Directions for this task:
Set out every line from the records below as a numbered list, skipping any blank lines.

— begin Dataset records —

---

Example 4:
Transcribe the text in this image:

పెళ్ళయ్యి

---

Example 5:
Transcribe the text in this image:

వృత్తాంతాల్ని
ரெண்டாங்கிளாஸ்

— end Dataset records —

Response:
1. ---
2. Example 4:
3. Transcribe the text in this image:
4. పెళ్ళయ్యి
5. ---
6. Example 5:
7. Transcribe the text in this image:
8. వృత్తాంతాల్ని
9. ரெண்டாங்கிளாஸ்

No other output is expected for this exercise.